И было это то ли во сне, то ли в полусне — трудно сказать. И видел Купала огромное недостроенное здание, будто Вавилонская башня, возле которого людно, суетно, шумно, и каждый каждого понимает, каждый каждому улыбается, каждый каждого обнимает, — ведь все говорят на одном, понятном каждому, языке. А он, Купала, прислушивается к этому общему разговору молча, все понимает и рад, ведь это же осуществленная его мечта — свершившееся сокровенное: «Была бы мировая литература на одном языке, не было бы в ней никаких повторов, не пришлось бы тогда в сотый и в тысячный раз открывать воду и огонь, розы и звезды. И узнать бы ее всю, насколько бы это было легче?»

— А был бы ли тогда Купала?! — гулко разносится возглас в стенах огромного, высокого недостроенного здания: над ним звезды вместо крыши, а стены в нем без углов, только окна в стенах ряд над рядом, каждое без креста рамы...

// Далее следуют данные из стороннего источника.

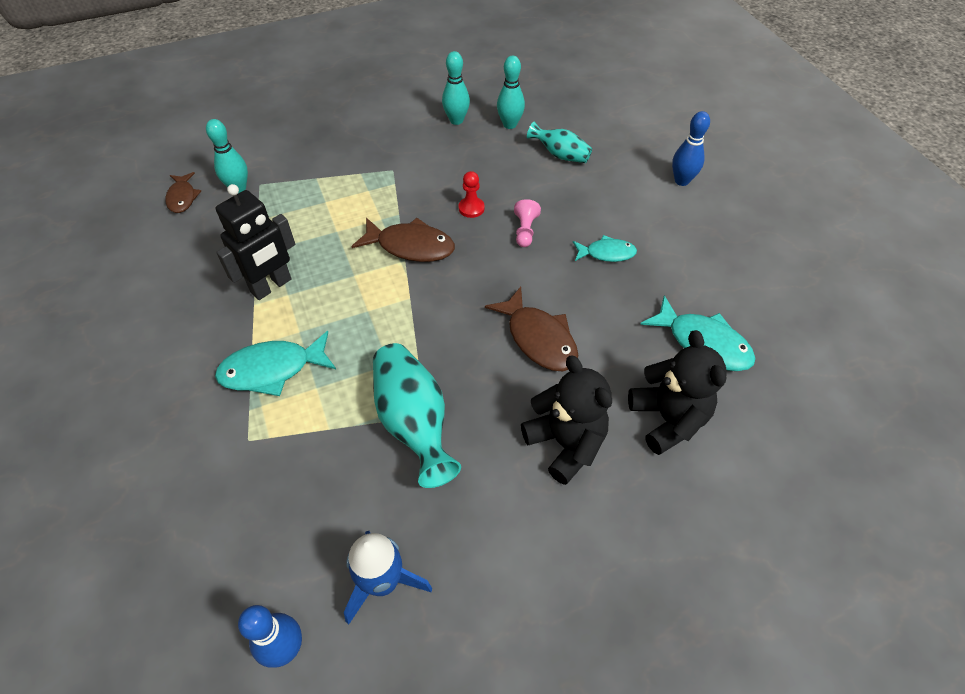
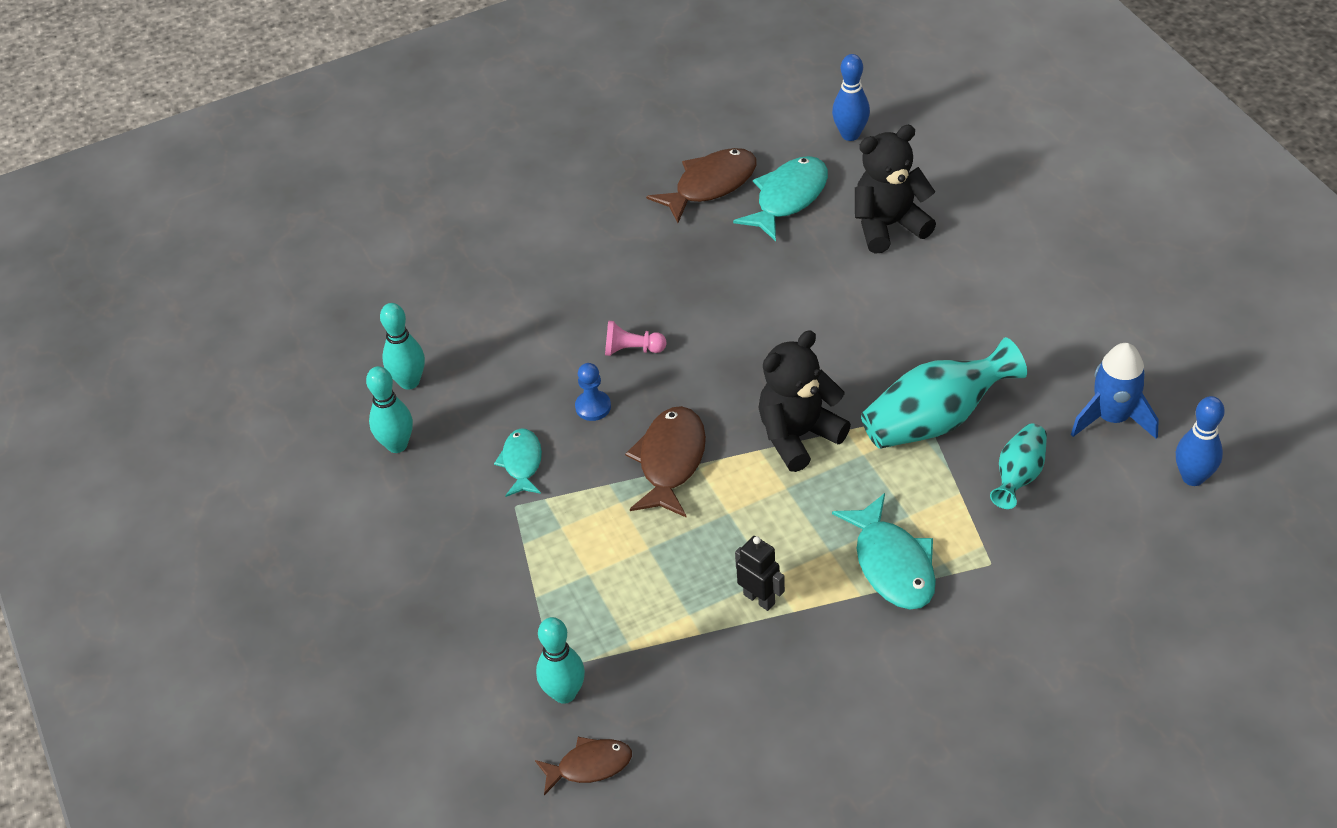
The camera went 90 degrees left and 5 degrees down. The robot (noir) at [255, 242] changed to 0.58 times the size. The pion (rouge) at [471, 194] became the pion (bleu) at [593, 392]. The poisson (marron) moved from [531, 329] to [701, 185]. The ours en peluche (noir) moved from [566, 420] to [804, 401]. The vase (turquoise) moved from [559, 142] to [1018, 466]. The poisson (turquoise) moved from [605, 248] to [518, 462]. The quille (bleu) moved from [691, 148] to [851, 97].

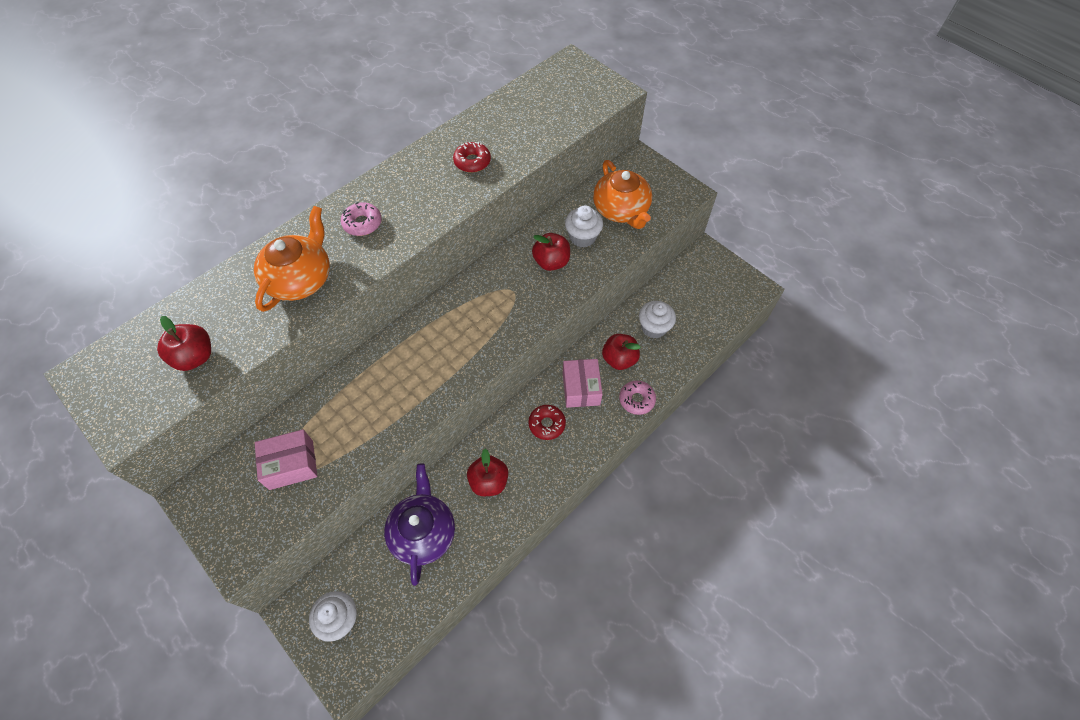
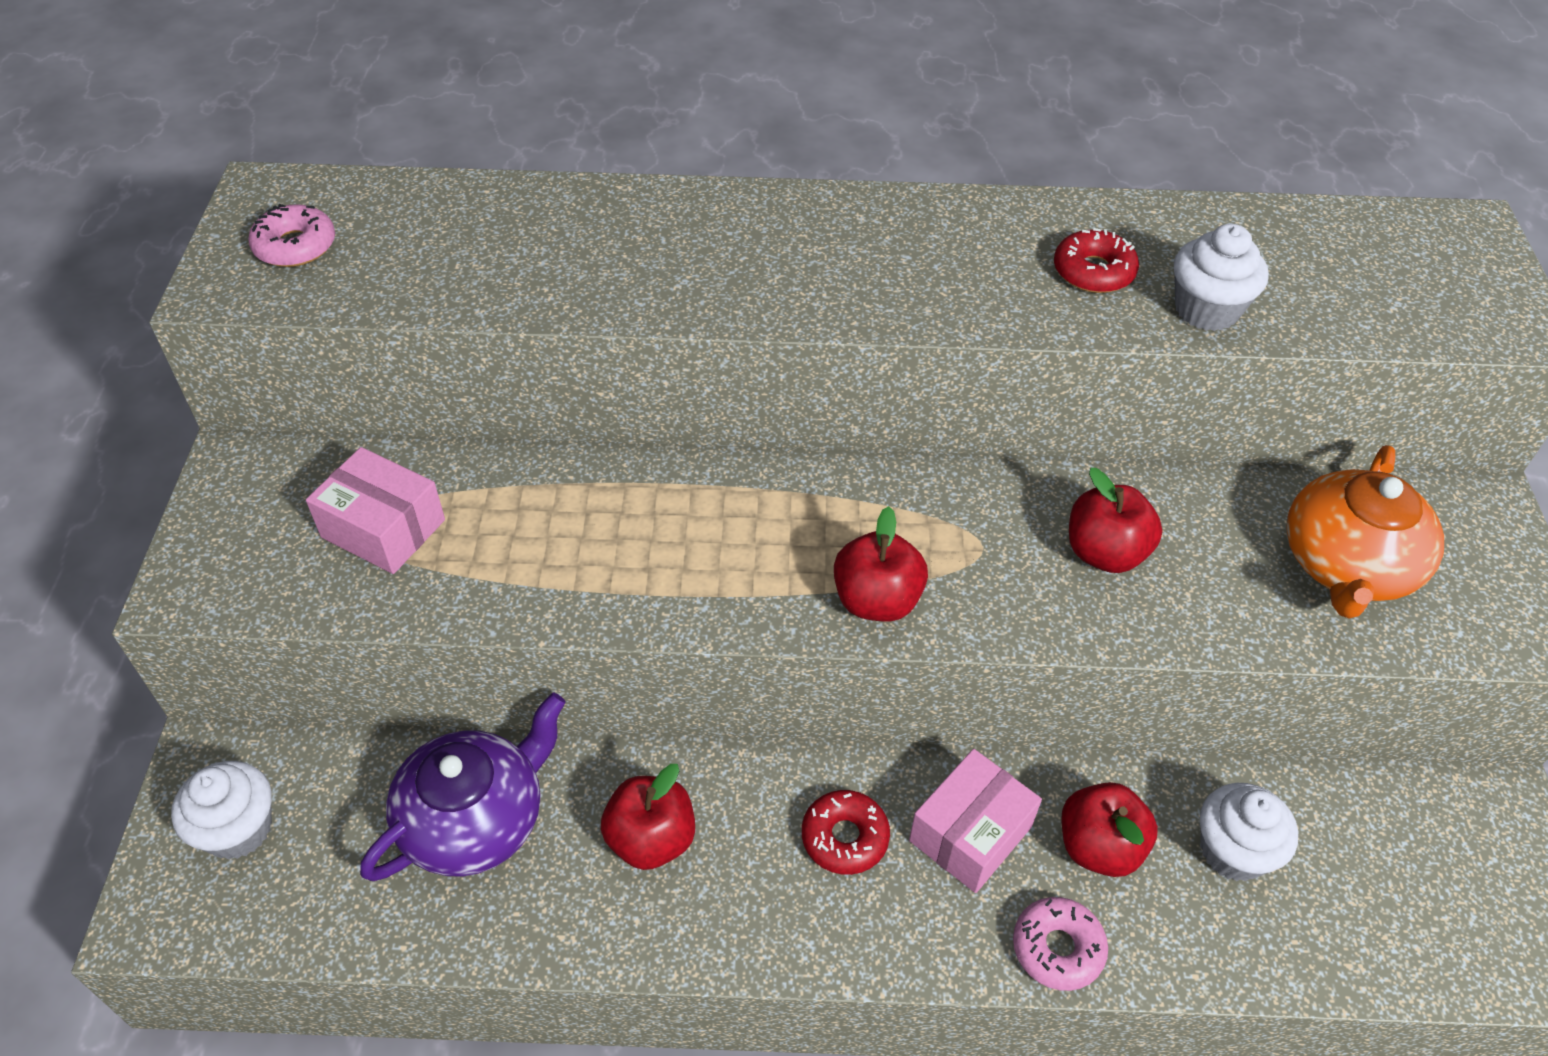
The camera went 45 degrees right and 10 degrees down. The pomme (rouge) moved from [184, 343] to [881, 564]. The théière (orange) at [292, 259] disappeared. The beignet (rose) moved from [361, 219] to [291, 235]. The muffin (blanc) moved from [584, 226] to [1221, 277].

— Пусть бы и не было, — отвечает Купала, — только бы люди один одного понимали, только бы одна песня счастья звучала на свете!..

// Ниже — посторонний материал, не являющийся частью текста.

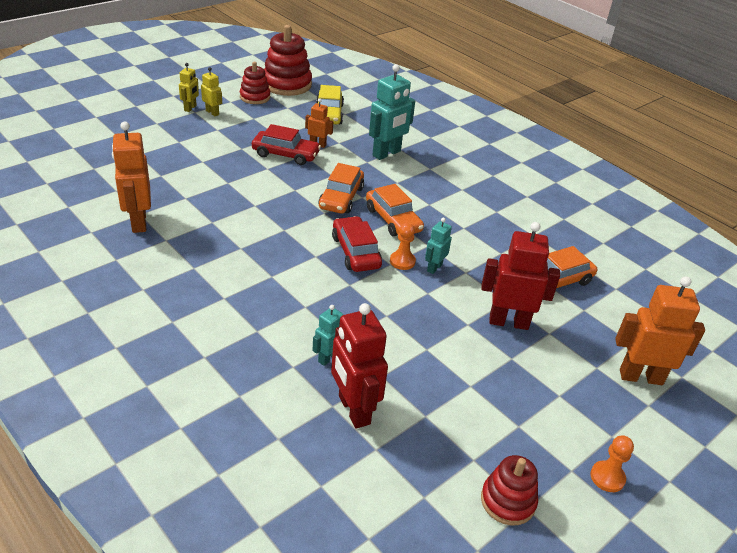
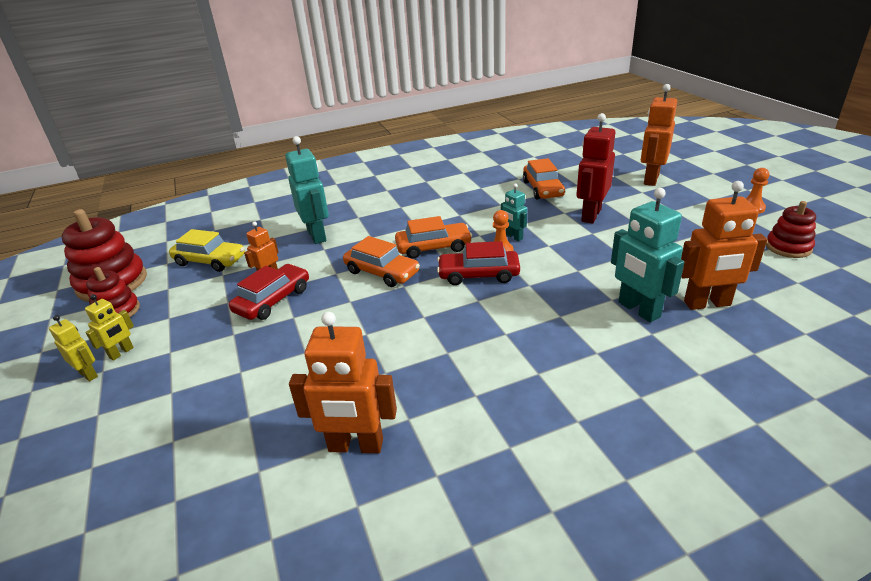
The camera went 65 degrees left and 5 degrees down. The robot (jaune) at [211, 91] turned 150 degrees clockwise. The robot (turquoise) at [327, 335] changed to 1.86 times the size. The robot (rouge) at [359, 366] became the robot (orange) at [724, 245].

Но вот Купала уже видит, что он свое сокровенное излагает не в огромном, высоком недостроенном здании, но в достроенном помещении, только почему-то с провалившейся крышей, и строение это не такое высокое, не выше, чем Театр оперы и балета на Троицкой горе в Минске. Но и это здание, как и башня, которую он видел раньше, тоже круглое, а стены в нем выщерблены под открытым небом над ним то ли рифами, клыками, пиками, то ли красными языками пламя ввысь поднимается.

А в центре здания, как в цирке, арена. Гладиаторы на ней, что ли?..

«Вечный город! — догадывается Купала. — Так и не доехал я до тебя, хотя и говорят, что все дороги...»

Галереи ожили. Шум, гам, ярость на арене и на галереях. Купала видит лица, безразличные ко всему, что происходит на арене. Их профили строгие, орлиные носы, высокие чистые лбы, волосы кудряшками, как у Аполлона. Но не Аполлоны. Над их лоджиями таблички, золото букв, которые, хотя в Колизее и полумрак, сверкают ярко. Купала читает: Август, Цезарь, Октавиан, Нерон, Антоний...

На арене — рев. И Купала видит — львы, красные, гривастые, разъяренные. Встали на задние лапы один против другого, пасти раскрыты, вот-вот полыхнет из них огонь. Но огонь не полыхает. И Купала удивляется тому, что видит: хвосты — как у львов, гривы — как у львов, а морды... Вот одна со скошенными глазами Луки Ипполитовича, другая... другого Луки — Афанасьевича... Слышно, как кто-то, выбежав на залитую кровью арену, декламирует:

— О tempora, о mores!

А с галерки, с самой верхотуры, другой голос, но очень знакомый. Купала узнал Амброжика. Амброжик кричит изо всей силы:

— Какая умора? Скажи лучше, чего эти-е львы бьются?

— Не чего, а из-за кого, следует спрашивать, — менторски поправляет дядьку Амброжика высокий кучерявый оратор в тунике.